SYDNEY, April 7 (Reuters) - Australia's cotton industry is betting on a high quality crop this year to offset weaker demand amid the global recession and as China, the industry's main customer, cuts back its imports. Industry officials said on Monday that early indications from the harvest now underway showed high crop quality, in terms of fibre length, strength and fineness, so boosting marketability.



More than half the expected crop of 1.4 million bales has been pre-sold to customers, including mills in China, but new customers will need to be found in countries such as South Korea, Japan and Thailand for the remainder.

"Australian cotton is very saleable in China but there's been a significant cutback as mills haven't got the import quotas," said Campbell Ball, marketing manager at Queensland Cotton Ltd, a unit of Singapore's Olam International Ltd (OLAM.SI).

Last year mills in China took 75 percent of the Australian cotton crop of just 600,000 bales when drought reduced the amount water available for irrigation.

Textile mills in China have been urging Beijing to issue more quotas for imports but instead the state has been purchasing domestically grown cotton to support prices at a time of falling demand for the fibre.

Ball didn't foresee any difficulty selling the rest of the July 2008-June 2009 crop, which will be the best in four years.

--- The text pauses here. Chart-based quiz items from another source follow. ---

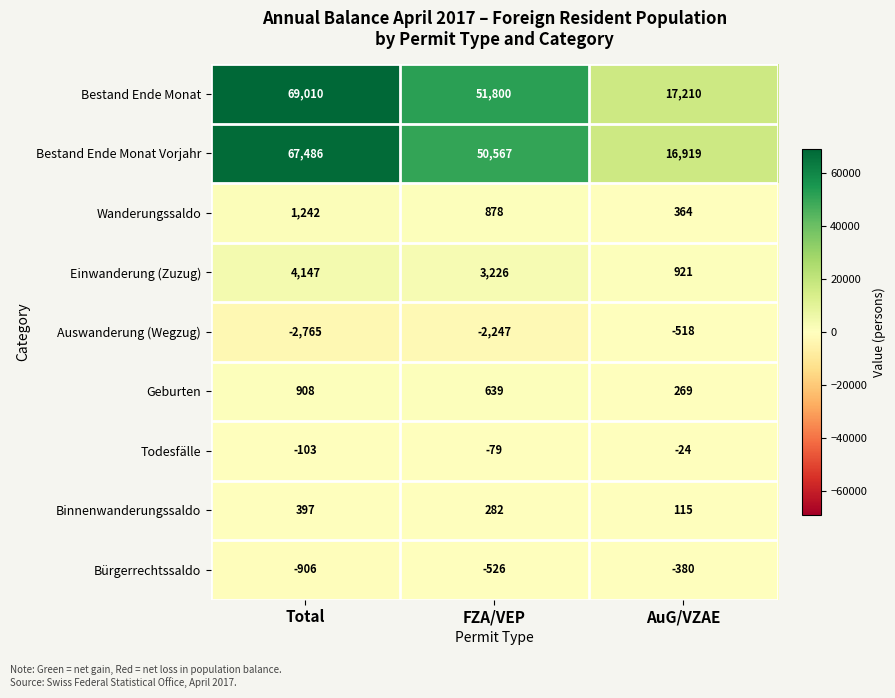

At how many categories does at least one series exceed 31631?

2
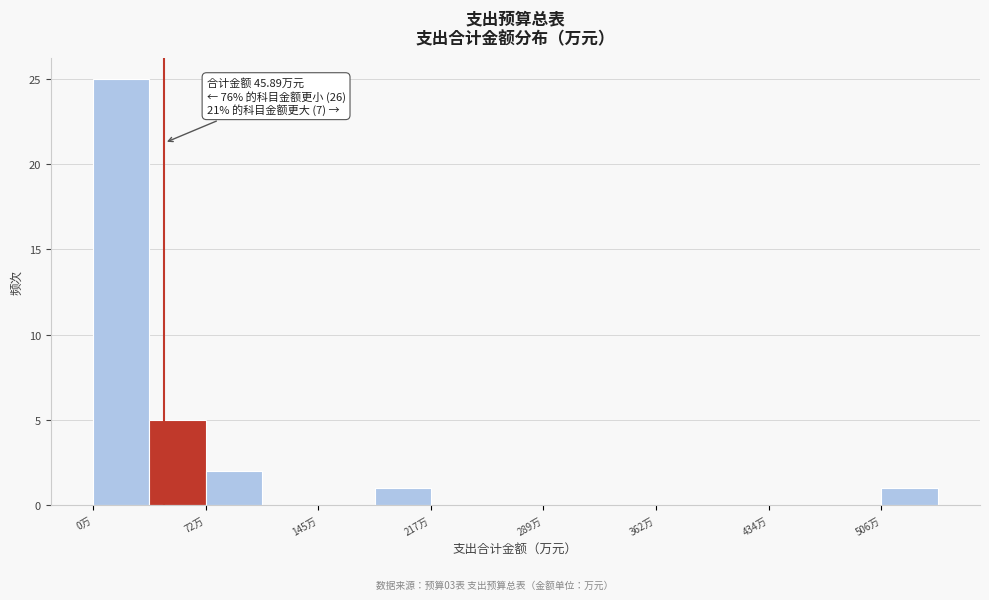

Read against the x-axis, roughly where is the centre of the tallest bar?

20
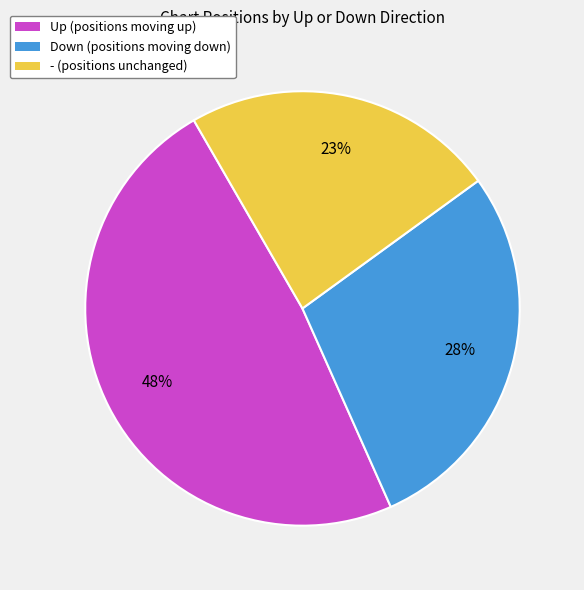

To the nearest percent, what is the average slice percentage?

33%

"The quality of Australian cotton is well known, so it's not as if we have to labour the point," he said.

Improved water availability for irrigation following drought-breaking rain across the cotton belt in eastern Australia saw farmers plant 164,000 hectares in cotton in 2008/09 compared with just 63,000 hectares a year earlier.

Most farmers also locked in prices, up to three years in advance, which Ball said meant still attractive prices even though cotton prices in U.S. dollar terms had almost halved over the past year.

Bob Bell, chief executive of the country's largest cotton processor, Namoi Cotton Ltd (NAM.AX), said new varieties had produced high quality fibre sought for use in high-end fashion apparel.

"The quality coming through is fine, which reflects substantial advances in varieties," said Bell. He said demand around the world was slow but had improved since the fourth quarter of last year.

"The thing that's critical for us is quality, as around the world, whilst supplies are adequate, the top end of the market is typically undersupplied," said Bell.

He said Namoi expected to concentrate its marketing effort in China in the second half of the year as it was likely more import quotas would be released as domestic supplies tightened because of state purchases.